Como seria um filme de Woody Allen no Brasil?
As luzes do cinema se apagam. Surgem na tela as conhecidas cartelas com fundo preto e letras brancas. Os nomes do elenco misturam astros americanos e brasileiros. Durante os créditos de abertura ouvimos "The Girl from Ipanema", na clássica gravação de Astrud Gilberto. Assim começa "Rio is for Real" (algo como "O Rio é para Valer"), o filme que há anos Woody Allen ameaçava rodar no Brasil.
O próprio Woody faz um dos papéis principais: ele é Shlomo Rosenthal, crítico de jazz aposentado que vem à Cidade Maravilhosa para conhecer "in loco" os lugares míticos da bossa nova. O Beco das Garrafas, o bar do Veloso, a rua Nascimento e Silva, 107, estão todos no seu roteiro.
Quem o ciceroneia é Tadeu, um jornalista free-lancer que se diz influenciado pelo estilo de Shlomo e o contatou pelo Facebook. É interpretado por Wagner Moura, o que divide opiniões: uma parte do público adora como ele imita direitinho Woody Allen, com todos os tiques e achaques, e a outra parte odeia.
Mas a viagem de Shlomo não começa bem. Ele tem sua mala extraviada no aeroporto, é sacaneado por um taxista que o leva para a zona sul via Petrópolis e ainda tem o passaporte e a carteira roubados assim que chega ao hotel. Quem o salva é uma carioca típica, Conchita (Penélope Cruz), que se apieda do gringo e o acolhe em sua casa.
Lá, o pobre Shlomo sofre com os avanços da mãe da moça, a ainda fogosa Guadalupe (Sonia Braga), e também com as tiradas sarcásticas da vovó Concepción (Fernanda Montenegro). Para piorar, o noivo de Conchita, Ramón (Rodrigo Santoro), ameaça matá-lo por ciúmes, apesar de estar tendo um caso com a mulata Dagmar (Beyoncé).
Depois de muitas correrias e mal-entendidos, tudo termina no Sambódromo, onde Shlomo precisa desfilar de baiana para escapar de seus perseguidores.
Claro que esse roteiro é pura elucubração minha. Woody Allen já declarou em entrevista a Fernanda Ezabella que "ficou muito impressionado" com o Rio --cidade, aliás, onde jamais pôs os pés.
Mas nem as promessas de patrocínio do governador Sérgio Cabral ou as garantias de segurança para a equipe conseguiram convencê-lo. Seu próximo filme será rodado entre Nova York e São Francisco.
E mesmo que Allen desembarque por aqui, é bom não esperarmos mais do que uma visão estereotipada do nosso país. Vejamos o que ele fez com a Itália em "Para Roma com Amor", atualmente em cartaz. A principal canção da trilha sonora é a manjadíssima "Volare", de 1958. Os protagonistas são quase todos feitos por atores não-italianos. E algumas das tramas paralelas poderiam se passar em qualquer lugar do planeta.
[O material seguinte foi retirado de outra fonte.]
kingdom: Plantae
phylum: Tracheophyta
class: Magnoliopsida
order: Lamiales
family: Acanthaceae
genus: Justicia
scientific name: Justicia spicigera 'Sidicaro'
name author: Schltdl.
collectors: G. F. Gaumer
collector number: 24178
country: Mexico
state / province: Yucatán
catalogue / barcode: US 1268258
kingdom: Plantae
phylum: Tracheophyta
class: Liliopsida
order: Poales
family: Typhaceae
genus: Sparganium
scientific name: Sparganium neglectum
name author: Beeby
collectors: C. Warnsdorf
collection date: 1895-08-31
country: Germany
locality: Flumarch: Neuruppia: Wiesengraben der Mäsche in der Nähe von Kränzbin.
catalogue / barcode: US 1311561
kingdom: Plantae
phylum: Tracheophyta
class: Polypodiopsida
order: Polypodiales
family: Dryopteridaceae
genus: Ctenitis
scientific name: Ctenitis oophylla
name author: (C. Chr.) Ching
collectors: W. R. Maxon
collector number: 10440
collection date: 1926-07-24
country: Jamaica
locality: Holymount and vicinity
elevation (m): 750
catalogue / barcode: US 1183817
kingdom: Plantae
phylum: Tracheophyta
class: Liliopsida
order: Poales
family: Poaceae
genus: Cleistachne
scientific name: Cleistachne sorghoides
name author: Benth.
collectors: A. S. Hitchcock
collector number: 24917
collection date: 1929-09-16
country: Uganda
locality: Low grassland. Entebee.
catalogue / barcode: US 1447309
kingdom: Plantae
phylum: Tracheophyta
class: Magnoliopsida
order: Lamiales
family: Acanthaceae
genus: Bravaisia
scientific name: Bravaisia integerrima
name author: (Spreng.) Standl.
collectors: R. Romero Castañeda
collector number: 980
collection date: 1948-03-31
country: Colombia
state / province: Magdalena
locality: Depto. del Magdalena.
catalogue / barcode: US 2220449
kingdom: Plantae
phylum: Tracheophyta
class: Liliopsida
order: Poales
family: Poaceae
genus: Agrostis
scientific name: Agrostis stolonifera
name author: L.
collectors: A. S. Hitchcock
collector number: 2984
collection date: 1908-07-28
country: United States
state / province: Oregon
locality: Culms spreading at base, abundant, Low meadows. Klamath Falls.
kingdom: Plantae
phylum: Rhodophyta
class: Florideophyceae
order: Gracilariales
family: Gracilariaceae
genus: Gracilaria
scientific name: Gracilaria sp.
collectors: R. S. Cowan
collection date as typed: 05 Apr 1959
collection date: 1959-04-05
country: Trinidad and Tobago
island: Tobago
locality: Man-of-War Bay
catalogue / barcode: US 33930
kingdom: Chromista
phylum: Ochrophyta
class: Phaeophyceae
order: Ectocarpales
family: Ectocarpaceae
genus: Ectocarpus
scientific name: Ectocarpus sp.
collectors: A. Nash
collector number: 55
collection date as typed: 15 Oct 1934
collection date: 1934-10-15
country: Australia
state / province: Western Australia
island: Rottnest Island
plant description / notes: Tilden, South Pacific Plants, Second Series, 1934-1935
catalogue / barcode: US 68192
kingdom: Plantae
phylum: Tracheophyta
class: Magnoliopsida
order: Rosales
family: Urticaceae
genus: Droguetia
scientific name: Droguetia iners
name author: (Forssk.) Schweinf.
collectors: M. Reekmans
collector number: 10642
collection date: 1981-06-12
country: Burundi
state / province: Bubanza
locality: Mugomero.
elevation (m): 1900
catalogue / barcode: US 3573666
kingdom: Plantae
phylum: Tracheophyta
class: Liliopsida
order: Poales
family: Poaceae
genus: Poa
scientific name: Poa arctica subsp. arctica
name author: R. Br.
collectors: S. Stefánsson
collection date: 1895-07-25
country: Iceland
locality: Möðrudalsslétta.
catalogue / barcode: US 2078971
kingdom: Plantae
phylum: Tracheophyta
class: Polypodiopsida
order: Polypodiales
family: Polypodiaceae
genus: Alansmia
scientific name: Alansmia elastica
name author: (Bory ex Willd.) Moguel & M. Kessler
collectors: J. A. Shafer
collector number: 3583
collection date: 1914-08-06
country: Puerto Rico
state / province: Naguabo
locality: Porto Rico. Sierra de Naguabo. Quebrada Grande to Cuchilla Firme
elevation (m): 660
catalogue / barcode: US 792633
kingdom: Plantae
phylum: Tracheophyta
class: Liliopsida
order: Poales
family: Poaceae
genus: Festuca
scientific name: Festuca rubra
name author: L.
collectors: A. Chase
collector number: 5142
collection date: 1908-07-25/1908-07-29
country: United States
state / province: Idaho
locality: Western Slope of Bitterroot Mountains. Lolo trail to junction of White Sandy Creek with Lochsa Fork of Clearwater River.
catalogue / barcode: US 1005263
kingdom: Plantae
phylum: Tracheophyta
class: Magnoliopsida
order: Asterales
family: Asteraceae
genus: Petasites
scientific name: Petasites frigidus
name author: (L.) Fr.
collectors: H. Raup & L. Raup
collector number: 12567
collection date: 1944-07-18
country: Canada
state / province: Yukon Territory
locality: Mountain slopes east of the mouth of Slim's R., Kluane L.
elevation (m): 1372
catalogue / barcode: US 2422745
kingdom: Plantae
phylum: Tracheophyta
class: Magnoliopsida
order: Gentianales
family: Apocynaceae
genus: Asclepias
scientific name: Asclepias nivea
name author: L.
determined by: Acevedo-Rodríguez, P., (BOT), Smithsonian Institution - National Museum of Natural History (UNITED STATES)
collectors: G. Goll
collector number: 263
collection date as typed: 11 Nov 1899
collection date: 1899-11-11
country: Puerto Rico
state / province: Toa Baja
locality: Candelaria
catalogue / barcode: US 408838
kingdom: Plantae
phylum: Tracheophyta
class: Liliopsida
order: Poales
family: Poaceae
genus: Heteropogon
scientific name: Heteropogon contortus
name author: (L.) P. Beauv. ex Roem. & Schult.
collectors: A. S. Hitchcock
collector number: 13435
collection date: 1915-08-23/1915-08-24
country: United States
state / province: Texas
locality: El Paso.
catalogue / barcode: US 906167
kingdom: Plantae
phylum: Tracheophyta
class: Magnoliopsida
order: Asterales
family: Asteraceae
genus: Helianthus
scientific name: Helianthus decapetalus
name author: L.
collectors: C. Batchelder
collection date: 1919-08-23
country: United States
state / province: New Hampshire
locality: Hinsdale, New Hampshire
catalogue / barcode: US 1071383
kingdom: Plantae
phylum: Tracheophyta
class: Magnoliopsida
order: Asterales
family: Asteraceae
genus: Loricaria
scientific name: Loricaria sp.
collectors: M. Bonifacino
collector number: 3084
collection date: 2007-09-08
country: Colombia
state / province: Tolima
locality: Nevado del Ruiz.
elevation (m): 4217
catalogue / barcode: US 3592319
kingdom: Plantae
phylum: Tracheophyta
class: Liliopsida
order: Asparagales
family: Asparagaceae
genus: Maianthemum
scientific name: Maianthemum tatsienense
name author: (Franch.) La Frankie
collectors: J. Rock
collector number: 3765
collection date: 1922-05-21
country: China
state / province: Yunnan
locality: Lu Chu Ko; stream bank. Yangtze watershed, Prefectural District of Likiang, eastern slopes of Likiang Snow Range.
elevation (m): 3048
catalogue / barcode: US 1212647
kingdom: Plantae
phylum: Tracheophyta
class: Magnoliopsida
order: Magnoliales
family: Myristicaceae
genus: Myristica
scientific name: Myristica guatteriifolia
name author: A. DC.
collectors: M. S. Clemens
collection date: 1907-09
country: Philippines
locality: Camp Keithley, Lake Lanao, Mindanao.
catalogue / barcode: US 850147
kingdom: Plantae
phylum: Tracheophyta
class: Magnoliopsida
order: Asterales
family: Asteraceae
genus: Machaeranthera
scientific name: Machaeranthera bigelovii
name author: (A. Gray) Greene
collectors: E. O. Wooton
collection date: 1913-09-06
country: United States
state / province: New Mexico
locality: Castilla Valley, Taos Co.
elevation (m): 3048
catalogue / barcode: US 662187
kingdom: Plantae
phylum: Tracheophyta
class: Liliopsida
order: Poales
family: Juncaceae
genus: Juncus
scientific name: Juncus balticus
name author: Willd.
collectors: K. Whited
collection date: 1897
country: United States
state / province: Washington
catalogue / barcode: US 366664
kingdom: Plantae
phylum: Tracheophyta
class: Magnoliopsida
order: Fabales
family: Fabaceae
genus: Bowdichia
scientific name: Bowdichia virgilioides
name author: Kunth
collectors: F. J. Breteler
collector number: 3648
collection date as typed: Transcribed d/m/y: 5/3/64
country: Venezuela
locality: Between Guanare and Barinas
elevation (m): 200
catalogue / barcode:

É até previsível que um diretor americano apele para clichês, ainda mais em se lembrarmos que ele só conhece o Rio através da música (Woody é fã declarado de Tom Jobim). Fora que o temperamento ensolarado e desinibido da cidade tem mesmo pouco a ver com as neuroses do diretor. Ele provavelmente se identificará mais com Buenos Aires, que também está em sua lista de possibilidades.
E como seria um filme de Woody Allen rodado na Argentina? Ele faria Akiva Goldberg, bibliotecário aposentado que viaja ao país para receber a herança de uma tia que nem conheceu: uma casa de tangos. Mas cai na lábia de um vigarista portenho (Ricardo Darín), até ser salvo por uma bailarina do Teatro Colón (Penélope Cruz), e assim por diante.